The proteasome is a very-well-validated target in many species [11,12]. The P. falciparum proteasome has defined a very low risk of resistance with vinyl sulfone peptide inhibitors that bind the β2 or β5 subunits [13,14] and the natural product, carmaphycin [15]. One uniquely attractive feature is that these inhibitors synergize with artemisinin derivatives, in both sensitive and artemisinin-resistant parasites, including against artemisinin-resistant parasites [16]. Selectivity and antiplasmodial potency have also been excellent. Another attractive feature is the availability of cryoEM structures. Challenges associated with tackling the proteosome will be determining whether inexpensive selective molecules that are orally bioavailable and have a good half-life can be created. The proteosome is also essential in parasite liver stages, suggesting that proteosome-targeting medicines might be useful for malaria chemoprophylaxis.
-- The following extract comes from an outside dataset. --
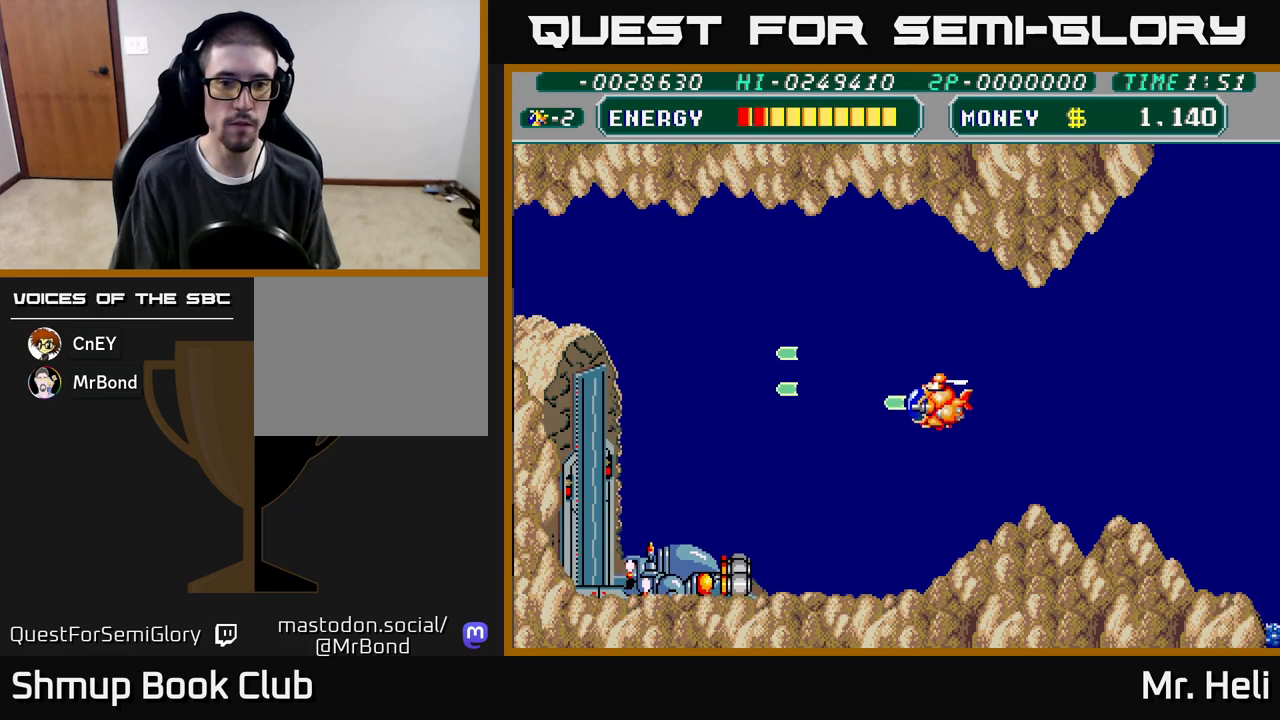
Gameplay with a controller (Xbox layout); each line is a JSON object with the inputs held at the frame after it. "events" lists button and stick changes between this image and that frame as [ms after this image, input, new state], when the widget could be followed in between.
{"buttons": ["A"], "left_stick": "center", "right_stick": "center", "events": [[100, "A", "down"], [133, "DPAD_DOWN", "down"], [150, "DPAD_LEFT", "down"], [200, "A", "up"], [217, "DPAD_LEFT", "up"], [267, "DPAD_DOWN", "up"], [283, "A", "down"], [383, "A", "up"], [450, "A", "down"]]}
P. falciparum acetyl-CoA synthetase

Two new classes of inhibitor that target acetyl-CoA synthetase (AcAS) have been discovered, validating this enzyme as another attractive antimalarial target. Depletion of acetyl-coA gives a variety of metabolic effects and also appears to impact histone acetylation. MMV019721 and MMV084978 were found to target P. falciparum AcAS [••17].

Proteases

Proteases have long been pursued as attractive drug targets. Proteases that were initially identified using functional genomic approaches have largely not yielded molecules that have potent on-target cellular activity. For example, efforts to drug the malaria falcipains were largely unsuccessful [18,19], despite excitement about this class early on. More recently, proteases that were discovered as targets from potent phenotypic hits have shown better druggability. There has been extensive interest in the plasmepsin family of Plasmodium aspartic proteases. WM382 is a dual inhibitor of plasmepsin IX and X that are essential aspartic proteases required for parasite invasion and release [20,••21].

Kinases

Kinases are one of the most well-known target classes in oncology. Protein kinase G (PKG) remains an attractive target for antimalarial drug discovery and while it was initially identified and explored using functional genomic approaches, recent work has identified potent tool compounds such as inhibitor MMV003084. This work shows that PKG had a minimal resistance liability and potent prophylactic, anti-asexual blood-stage and transmission-blocking activity [22]. PKG is a key mediator of parasite invasion of and egress from host cells [23,24]. A concern with kinases is that the noted low-resistance potential is because compounds bind in the catalytic site. PfCLK3, a kinase that participates in pre-mRNA splicing, was identified by a functional genomic method and target-based screen of the Tres Cantos Anti-Malarial Set [9,25]. On-target activity was confirmed with subsequent in vitro evolution studies [26].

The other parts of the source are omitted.